The easy credit extended to farmers in the 1970s sounds eerily similar to the terms extended to construction firms and developers on the Gulf Coast during the recent real estate boom. Even land values were soaring to heights they had not before in the rural Midwest.

Like all bubbles, it popped. A confluence of events sent the nation's economy into a sharp recession in the early 1980s, and this knocked the legs out from under the ag industry. Land values plummeted, commodity prices fell and suddenly the heavily leveraged farmers were at risk of massive default.

But the crisis in agriculture did not generate a concomitant crisis in banking, says Jim MacPhee, chairman of the ICBA and CEO of Kalamazoo County State Bank in rural Southwest Michigan. Sure, some banks went under and others were bought up, but not on the scale that seems to be unfolding today.

Bank examiners acted with forbearance. That is, they understood that the land still had its full productive value, that it tended to cycle through peaks and troughs and that most farmers were still able to make payments — albeit the banks sometimes had to offer forbearance to borrowers to renegotiate terms.

Both MacPhee and Fine say bank examiners no longer offer forbearance. And several bankers at the Orlando conference, who did not want to talk on the record, all sang the same song: Bank examiners are running scared and are applying rules legalistically because they fear for their jobs if a bank makes a bad loan under their watch or if the financial institution fails and they did not demand more capital be raised.

Fine calls them “robo-cops” and said the ICBA is pushing them to look at the entire health of a bank and not just apply rules without case-by-case consideration. And he said the feds need to relax rules because of the examiner atmosphere.

However, asked specifically what rules they are pushing to change, Fine only says the ICBA was working with regulatory agencies to modify the now-infamous mark-to-market rule, which requires banks to keep marking down assets to the market even if it is being warped by massive foreclosure sale prices. That has caused a spiral of mark-downs, capital raising, fire-sale bank prices and failures, some of which probably did not need to happen.
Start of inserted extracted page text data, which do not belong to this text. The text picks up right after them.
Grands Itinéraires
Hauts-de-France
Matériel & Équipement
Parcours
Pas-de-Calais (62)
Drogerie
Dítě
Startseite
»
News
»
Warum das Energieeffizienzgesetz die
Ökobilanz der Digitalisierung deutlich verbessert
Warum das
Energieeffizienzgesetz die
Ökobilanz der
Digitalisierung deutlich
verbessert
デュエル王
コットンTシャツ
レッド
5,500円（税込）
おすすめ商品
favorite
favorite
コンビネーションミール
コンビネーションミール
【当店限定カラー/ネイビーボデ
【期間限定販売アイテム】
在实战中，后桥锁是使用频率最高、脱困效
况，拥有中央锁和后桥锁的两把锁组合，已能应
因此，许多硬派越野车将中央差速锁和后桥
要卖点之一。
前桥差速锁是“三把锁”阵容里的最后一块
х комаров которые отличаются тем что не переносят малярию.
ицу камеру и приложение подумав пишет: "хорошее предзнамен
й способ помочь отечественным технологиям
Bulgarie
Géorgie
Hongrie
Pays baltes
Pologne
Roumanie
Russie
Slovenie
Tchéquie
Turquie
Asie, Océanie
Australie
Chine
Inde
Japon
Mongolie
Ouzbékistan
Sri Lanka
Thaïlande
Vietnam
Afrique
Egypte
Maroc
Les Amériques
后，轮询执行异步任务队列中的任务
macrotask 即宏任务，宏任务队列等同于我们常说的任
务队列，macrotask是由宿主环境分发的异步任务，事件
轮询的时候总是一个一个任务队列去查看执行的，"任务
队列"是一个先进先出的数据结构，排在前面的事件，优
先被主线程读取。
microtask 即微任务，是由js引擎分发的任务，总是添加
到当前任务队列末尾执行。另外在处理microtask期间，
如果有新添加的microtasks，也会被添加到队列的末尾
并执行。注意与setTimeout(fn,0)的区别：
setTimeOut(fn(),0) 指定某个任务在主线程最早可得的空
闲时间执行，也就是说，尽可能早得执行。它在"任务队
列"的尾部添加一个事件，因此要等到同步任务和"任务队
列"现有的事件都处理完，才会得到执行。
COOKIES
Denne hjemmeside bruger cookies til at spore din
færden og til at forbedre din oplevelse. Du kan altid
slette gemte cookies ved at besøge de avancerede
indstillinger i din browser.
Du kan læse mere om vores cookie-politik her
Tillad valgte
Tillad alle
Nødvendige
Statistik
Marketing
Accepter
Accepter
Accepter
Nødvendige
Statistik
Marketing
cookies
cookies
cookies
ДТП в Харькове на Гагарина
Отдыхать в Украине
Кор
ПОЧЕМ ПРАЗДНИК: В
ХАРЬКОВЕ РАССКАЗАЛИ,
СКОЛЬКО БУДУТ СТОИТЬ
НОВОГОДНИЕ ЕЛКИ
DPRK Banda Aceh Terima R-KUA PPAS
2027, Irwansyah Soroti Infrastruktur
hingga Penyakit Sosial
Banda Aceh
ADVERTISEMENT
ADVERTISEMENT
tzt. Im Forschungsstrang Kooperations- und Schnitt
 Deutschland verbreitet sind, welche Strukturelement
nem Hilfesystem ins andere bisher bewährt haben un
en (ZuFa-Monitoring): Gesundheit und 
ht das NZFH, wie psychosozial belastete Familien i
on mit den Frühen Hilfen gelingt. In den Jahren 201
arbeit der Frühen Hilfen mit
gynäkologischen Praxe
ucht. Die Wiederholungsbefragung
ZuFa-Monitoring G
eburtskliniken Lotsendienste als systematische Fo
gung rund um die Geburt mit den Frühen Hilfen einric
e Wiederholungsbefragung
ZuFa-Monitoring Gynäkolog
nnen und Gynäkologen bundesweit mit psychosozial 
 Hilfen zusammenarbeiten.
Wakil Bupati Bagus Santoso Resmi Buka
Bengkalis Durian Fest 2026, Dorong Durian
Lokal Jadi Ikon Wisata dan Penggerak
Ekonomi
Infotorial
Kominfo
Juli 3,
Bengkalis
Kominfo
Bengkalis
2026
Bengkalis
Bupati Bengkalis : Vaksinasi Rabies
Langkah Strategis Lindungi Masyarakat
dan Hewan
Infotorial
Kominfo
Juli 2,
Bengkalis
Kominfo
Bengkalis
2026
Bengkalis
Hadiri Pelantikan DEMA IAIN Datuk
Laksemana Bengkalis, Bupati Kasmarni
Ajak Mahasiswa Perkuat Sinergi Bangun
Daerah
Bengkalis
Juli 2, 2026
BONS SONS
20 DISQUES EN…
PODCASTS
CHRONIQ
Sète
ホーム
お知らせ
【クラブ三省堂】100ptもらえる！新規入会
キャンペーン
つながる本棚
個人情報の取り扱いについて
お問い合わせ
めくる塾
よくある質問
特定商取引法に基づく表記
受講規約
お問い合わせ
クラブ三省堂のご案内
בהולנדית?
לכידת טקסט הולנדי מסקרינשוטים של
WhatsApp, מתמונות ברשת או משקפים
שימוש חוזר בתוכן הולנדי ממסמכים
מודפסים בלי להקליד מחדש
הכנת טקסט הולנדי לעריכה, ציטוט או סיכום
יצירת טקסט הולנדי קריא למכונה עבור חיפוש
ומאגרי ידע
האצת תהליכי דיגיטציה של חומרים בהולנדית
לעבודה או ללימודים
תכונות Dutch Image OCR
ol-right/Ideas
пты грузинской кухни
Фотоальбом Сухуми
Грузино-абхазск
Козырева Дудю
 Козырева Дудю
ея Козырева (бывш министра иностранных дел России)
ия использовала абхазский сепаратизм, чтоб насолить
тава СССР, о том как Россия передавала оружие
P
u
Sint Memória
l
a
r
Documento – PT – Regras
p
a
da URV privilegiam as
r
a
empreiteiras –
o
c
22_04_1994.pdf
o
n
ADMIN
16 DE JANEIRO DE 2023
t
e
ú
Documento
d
He says that is an example of a pro-cyclical rule that magnifies a decline. But that appears to be the only solid rule change ICBA is after.

Fine says the mammoth and complex financial regulatory reform slogging through the system in the shadow of the health-care overhaul may not even happen this year. Or it may.

“The sand is shifting hourly on this issue,” he says. “It's bad for community banks if there is no bill. That is the status quo, and the status quo is what got us into this.”
A major part of the financial reform would deal with the major institutions that grew so large and complex they were deemed too big too fail and bailed out — while the small community banks that contributed less to the meltdown have not received the same kind of financial aid.

In the eyes of community bankers, the Wall Street financial firms and mega national banks that nearly brought down the whole system are the major demons in the current financial drama.

These are the institutions that created securitized mortgage packages and resold them, then made a secondary market in credit default swaps to bet against the securities, ultimately lost the gamble and cost the nation its financial stability for several months.

In fact, community bankers' animosity toward the giant firms that put the country in danger was palpable when thousands of community bankers gave Federal Reserve Board Chairman Ben Bernanke a standing ovation after he told them the system must be changed so it never happens again.

But if it is changed, and if financial regulatory reform goes through, MacPhee and Fine both say it will likely be too late to save community banks that are vulnerable today. That would require examiner forbearance.

And prospects for that are looking mighty dim.